Statue of Crown Princess Märtha
On this bike ride I stopped by the Norwegian Embassy to see the statue of Märtha Sofia Lovisa Dagmar Thyra, more commonly known as Crown Princess Märtha of Norway. The statue is located in front of the main residence on the grounds of the embassy, which is just off Massachusetts Avenue at 2720 34th Street (MAP) in northwest D.C.’s Embassy Row neighborhood.
Princess Märtha may be one of the only people in history to be born into a royal family, then cease being a member of that royal family before marrying back in to the same royal family once again. Princess Märtha was the daughter of Prince Carl of Sweden and Princess Ingeborg of Denmark. She was born on March 28, 1901, in Stockholm, just prior to the dissolution of the union of the United Kingdoms of Norway and Sweden in June of 1905. So for the first four years of her life, she was a Princess of Sweden and Norway. After the union of the sovereigns ended, she was no longer a princess of Norway, and became Princess Märtha of Sweden.

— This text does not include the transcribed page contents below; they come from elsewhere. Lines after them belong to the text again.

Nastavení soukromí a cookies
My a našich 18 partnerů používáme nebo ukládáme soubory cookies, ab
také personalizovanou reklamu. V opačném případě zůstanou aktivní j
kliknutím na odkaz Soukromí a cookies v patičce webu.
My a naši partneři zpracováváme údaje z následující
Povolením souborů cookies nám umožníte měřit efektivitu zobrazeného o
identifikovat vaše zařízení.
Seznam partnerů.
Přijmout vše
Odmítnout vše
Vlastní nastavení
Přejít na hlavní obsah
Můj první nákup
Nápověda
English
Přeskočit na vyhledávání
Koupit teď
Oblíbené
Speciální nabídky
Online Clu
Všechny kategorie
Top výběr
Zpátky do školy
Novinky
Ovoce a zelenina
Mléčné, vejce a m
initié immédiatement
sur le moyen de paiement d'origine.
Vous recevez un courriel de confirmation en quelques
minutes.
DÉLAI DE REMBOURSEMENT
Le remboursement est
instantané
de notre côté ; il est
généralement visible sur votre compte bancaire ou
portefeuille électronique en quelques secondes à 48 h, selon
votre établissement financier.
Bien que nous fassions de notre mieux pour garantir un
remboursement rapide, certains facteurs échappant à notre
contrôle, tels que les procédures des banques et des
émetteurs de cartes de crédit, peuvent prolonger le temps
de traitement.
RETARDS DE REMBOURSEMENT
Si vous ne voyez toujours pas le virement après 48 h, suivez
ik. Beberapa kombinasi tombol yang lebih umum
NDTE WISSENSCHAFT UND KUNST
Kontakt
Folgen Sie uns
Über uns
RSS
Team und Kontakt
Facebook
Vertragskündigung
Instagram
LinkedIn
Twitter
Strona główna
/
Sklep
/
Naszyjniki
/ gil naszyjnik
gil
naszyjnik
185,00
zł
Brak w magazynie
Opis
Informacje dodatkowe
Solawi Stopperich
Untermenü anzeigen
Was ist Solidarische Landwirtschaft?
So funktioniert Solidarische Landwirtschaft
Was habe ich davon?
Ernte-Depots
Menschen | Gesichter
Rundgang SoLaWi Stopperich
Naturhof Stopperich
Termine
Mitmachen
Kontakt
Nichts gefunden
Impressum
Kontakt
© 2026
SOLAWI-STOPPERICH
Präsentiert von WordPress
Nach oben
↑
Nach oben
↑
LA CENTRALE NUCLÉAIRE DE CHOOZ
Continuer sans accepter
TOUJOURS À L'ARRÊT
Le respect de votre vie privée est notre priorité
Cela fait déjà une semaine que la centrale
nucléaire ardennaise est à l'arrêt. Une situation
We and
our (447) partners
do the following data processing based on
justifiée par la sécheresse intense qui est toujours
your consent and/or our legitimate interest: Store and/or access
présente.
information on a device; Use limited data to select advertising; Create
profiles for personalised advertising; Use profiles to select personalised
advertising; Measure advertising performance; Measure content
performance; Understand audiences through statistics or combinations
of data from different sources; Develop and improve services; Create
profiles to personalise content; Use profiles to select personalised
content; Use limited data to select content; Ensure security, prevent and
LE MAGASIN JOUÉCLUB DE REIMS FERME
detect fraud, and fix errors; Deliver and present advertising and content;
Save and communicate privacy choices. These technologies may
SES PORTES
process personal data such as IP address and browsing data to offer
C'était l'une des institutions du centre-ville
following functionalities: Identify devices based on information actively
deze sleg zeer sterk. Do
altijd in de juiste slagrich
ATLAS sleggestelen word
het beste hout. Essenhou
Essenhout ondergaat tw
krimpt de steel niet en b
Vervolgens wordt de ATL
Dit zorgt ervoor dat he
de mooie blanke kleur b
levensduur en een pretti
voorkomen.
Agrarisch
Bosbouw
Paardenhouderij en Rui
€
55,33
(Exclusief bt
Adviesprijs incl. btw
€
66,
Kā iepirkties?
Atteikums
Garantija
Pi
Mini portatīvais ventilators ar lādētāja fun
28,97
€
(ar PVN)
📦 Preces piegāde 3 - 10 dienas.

In March of 1929 following a year-long engagement, she married her cousin, Crown Prince Olav of Norway, in Oslo Cathedral, in the first royal wedding in Norway in 340 years. Thus, she once again became a Princess of Norway. They went on to have three children, Princesses Ragnhild and Astrid of Norway, and Prince Harald V, who eventually ascended to the thrown and is the current King of Norway.
When the Nazis invaded Norway in 1940, Princess Märtha and her children fled to her native Sweden. However, they were not well received by the Swedish people because it was felt that their presence could compromise Sweden’s neutrality. So at the invitation of President Franklin D. Roosevelt, the family came to the United States. However, she was not accompanied by her husband, Crown Prince Olav, who stayed with his father, King Haakon VII, and established a government-in-exile in England. After brief stays at Roosevelt’s private estate in Hyde Park, New York, and then the White House, the family purchased and moved into an estate in Bethesda, Maryland, just outside of D.C. However, she continued to maintain a close friendship with President Roosevelt after leaving the White House, and the family was often invited back and included in both private and public functions there.
When the war finally ended in 1945, Princess Märtha and the children returned to Norway, where they were reunited with Crown Prince Olav and King Haakon. She focused on helping Norway and the Norwegian people recover from the war, and spent the rest of her life working with many charities in Norway.
Following a lengthy period of ill-health, Princess Märtha died of cancer in Oslo in 1954. Her husband would go on to become King Olav V in 1957 until his death in January 1991. Since her death came approximately three years before her husband ascended to the throne, she never became a queen and will forever remain a princess. She was the princess of Norway from birth until the age of four, and then again from age 28 until her death. So during her lifetime her two tenures as a princess of Norway together lasted for 30 of her 54 years.
The bronze statue of Princess Märtha was sculpted by Norwegian sculptor Kirsten Kokkin, and was unveiled on September 18, 2005. It was a gift to the citizens of Norway from the Norwegian American Foundation on behalf of the Norwegian-American community in the United States. And if you can’t get to D.C. to see it, you have two other opportunities. Another cast of the statue is located at Palace Park in Oslo, Norway. It was unveiled by her son, King Harald V of Norway, on his 70th birthday in 2007. A third cast of the statue, located in Stockholm, Sweden, was unveiled in October of 2008.